Leave out the pictures, and copy exactly the lines from the line with "Cons. + Cap. Depr.)" through the last line of the data below.

==== Data extracts ====

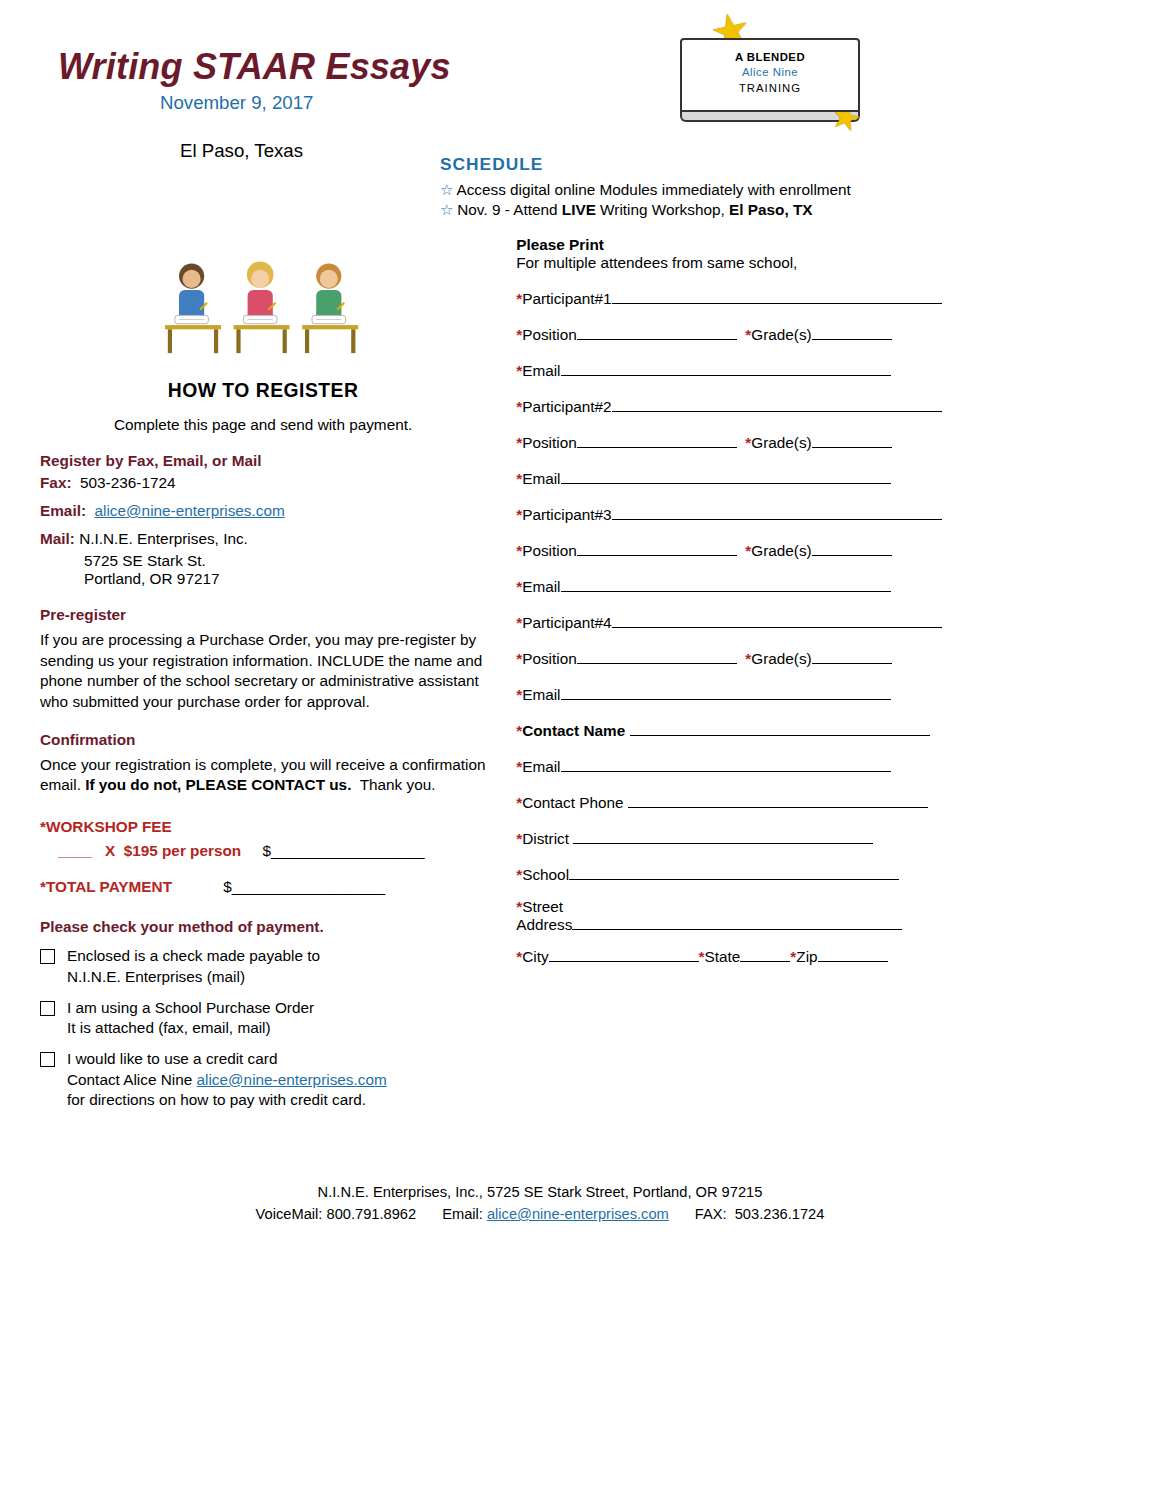Writing STAAR Essays
November 9, 2017
El Paso, Texas
★ ★
A BLENDED
Alice Nine
TRAINING
SCHEDULE
☆ Access digital online Modules immediately with enrollment
☆ Nov. 9 - Attend LIVE Writing Workshop, El Paso, TX
HOW TO REGISTER
Complete this page and send with payment.
Register by Fax, Email, or Mail
Fax: 503-236-1724
Email: alice@nine-enterprises.com
Mail: N.I.N.E. Enterprises, Inc.
5725 SE Stark St.
Portland, OR 97217
Pre-register
If you are processing a Purchase Order, you may pre-register by sending us your registration information. INCLUDE the name and phone number of the school secretary or administrative assistant who submitted your purchase order for approval.
Confirmation
Once your registration is complete, you will receive a confirmation email. If you do not, PLEASE CONTACT us. Thank you.
*WORKSHOP FEE
____ X $195 per person $__________________
*TOTAL PAYMENT $__________________
Please check your method of payment.
Enclosed is a check made payable to
N.I.N.E. Enterprises (mail)
I am using a School Purchase Order
It is attached (fax, email, mail)
I would like to use a credit card
Contact Alice Nine alice@nine-enterprises.com
for directions on how to pay with credit card.
Please Print
For multiple attendees from same school,
*Participant#1
*Position *Grade(s)
*Email
*Participant#2
*Position *Grade(s)
*Email
*Participant#3
*Position *Grade(s)
*Email
*Participant#4
*Position *Grade(s)
*Email
*Contact Name
*Email
*Contact Phone
*District
*School
*Street
Address
*City *State *Zip
N.I.N.E. Enterprises, Inc., 5725 SE Stark Street, Portland, OR 97215
VoiceMail: 800.791.8962 Email: alice@nine-enterprises.com FAX: 503.236.1724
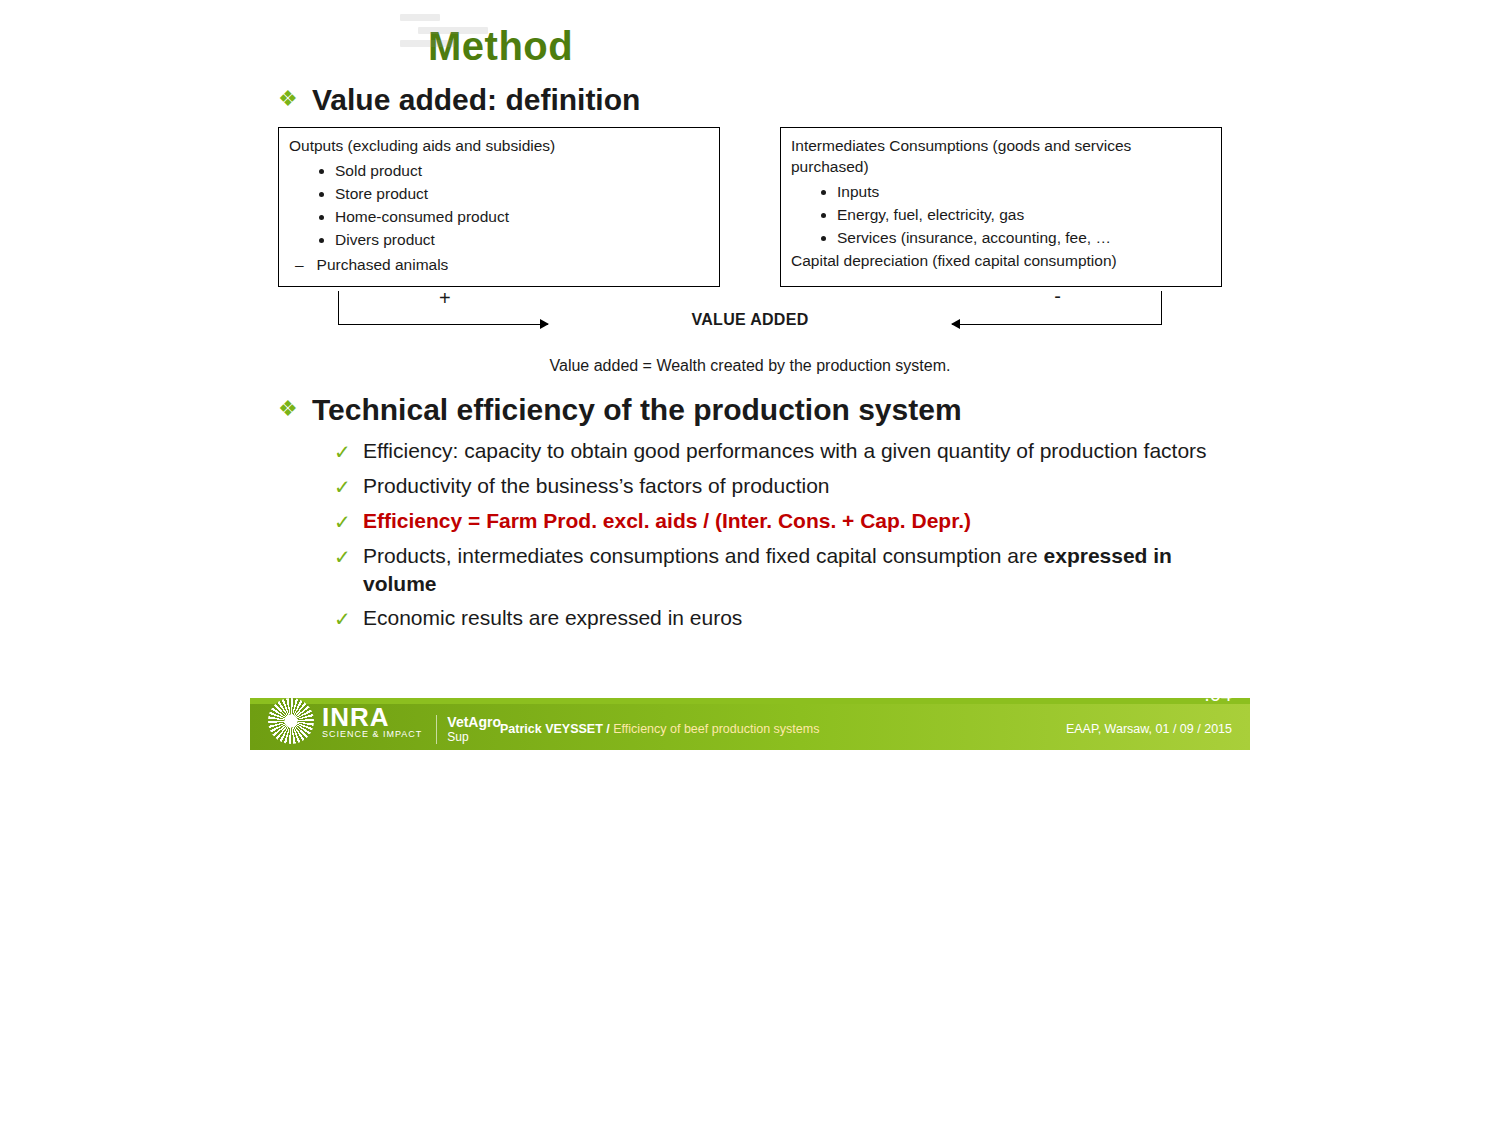Method
❖
Value added: definition
Outputs (excluding aids and subsidies)
Sold product
Store product
Home-consumed product
Divers product
Purchased animals
Intermediates Consumptions (goods and services purchased)
Inputs
Energy, fuel, electricity, gas
Services (insurance, accounting, fee, …
Capital depreciation (fixed capital consumption)
+
VALUE ADDED
-
Value added = Wealth created by the production system.
❖
Technical efficiency of the production system
✓Efficiency: capacity to obtain good performances with a given quantity of production factors
✓Productivity of the business’s factors of production
✓Efficiency = Farm Prod. excl. aids / (Inter. Cons. + Cap. Depr.)
✓Products, intermediates consumptions and fixed capital consumption are expressed in volume
✓Economic results are expressed in euros
INRA
SCIENCE & IMPACT
VetAgro
Sup
Patrick VEYSSET / Efficiency of beef production systems
.04
EAAP, Warsaw, 01 / 09 / 2015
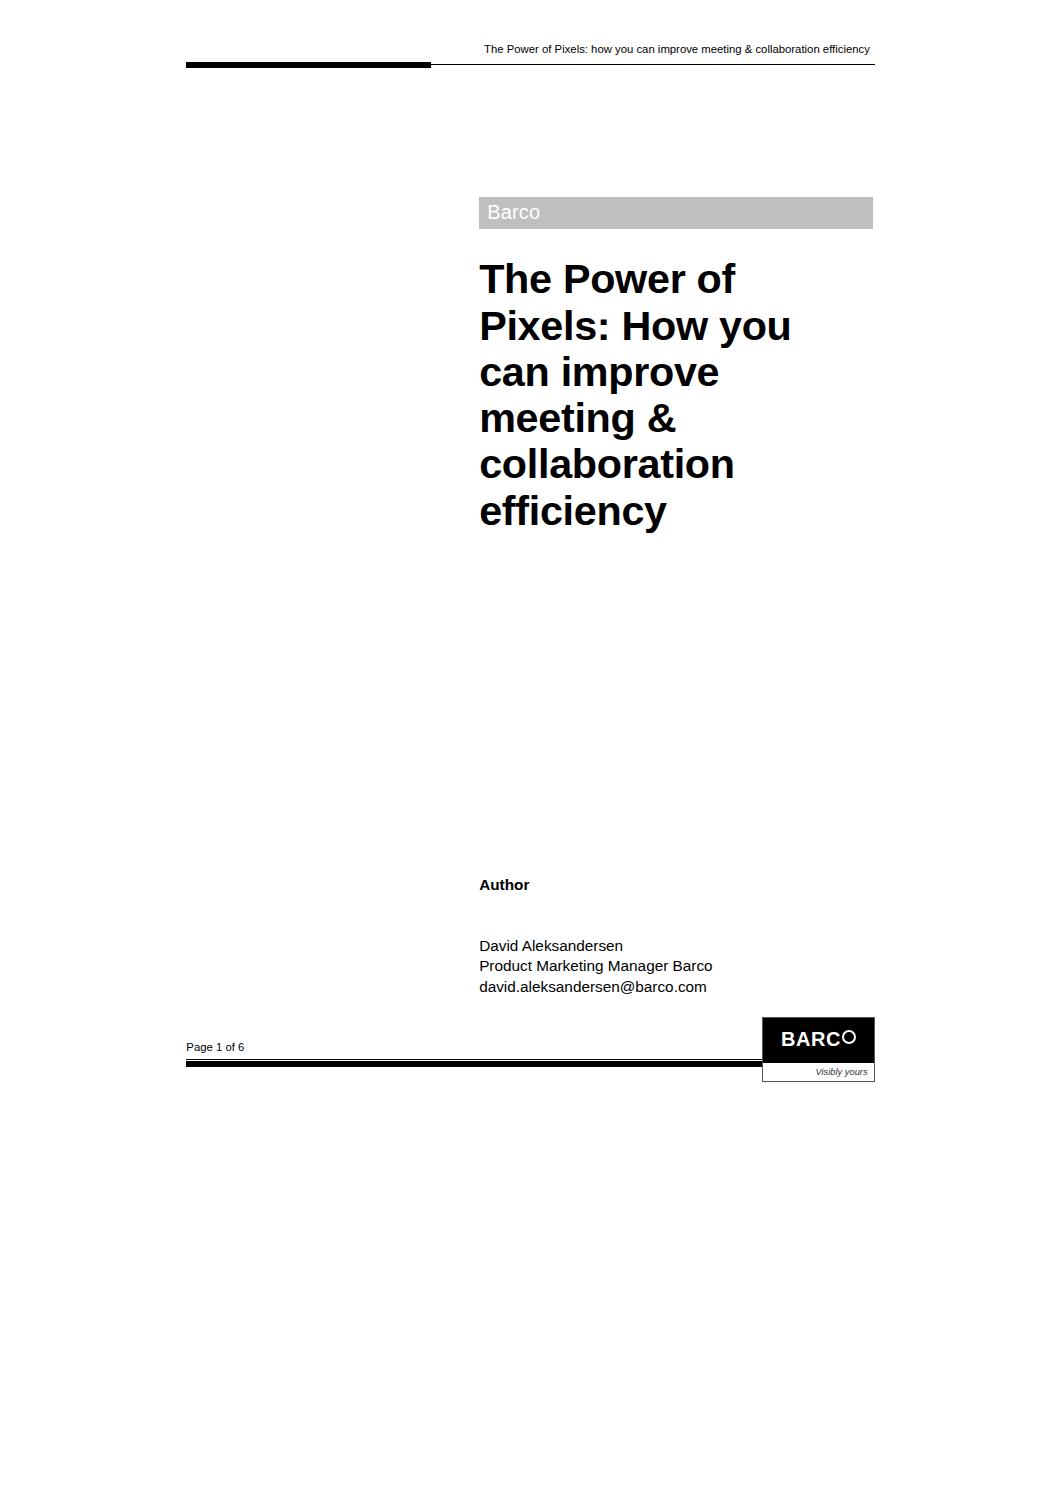The Power of Pixels: how you can improve meeting & collaboration efficiency
Barco
The Power of Pixels: How you can improve meeting & collaboration efficiency
Author
David Aleksandersen
Product Marketing Manager Barco
david.aleksandersen@barco.com
Page 1 of 6
BARC
Visibly yours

====

» Exercise response:
✓Efficiency = Farm Prod. excl. aids / (Inter. Cons. + Cap. Depr.)
✓Products, intermediates consumptions and fixed capital consumption are expressed in volume
✓Economic results are expressed in euros
INRA
SCIENCE & IMPACT
VetAgro
Sup
Patrick VEYSSET / Efficiency of beef production systems
.04
EAAP, Warsaw, 01 / 09 / 2015
The Power of Pixels: how you can improve meeting & collaboration efficiency
Barco
The Power of Pixels: How you can improve meeting & collaboration efficiency
Author
David Aleksandersen
Product Marketing Manager Barco
david.aleksandersen@barco.com
Page 1 of 6
BARC
Visibly yours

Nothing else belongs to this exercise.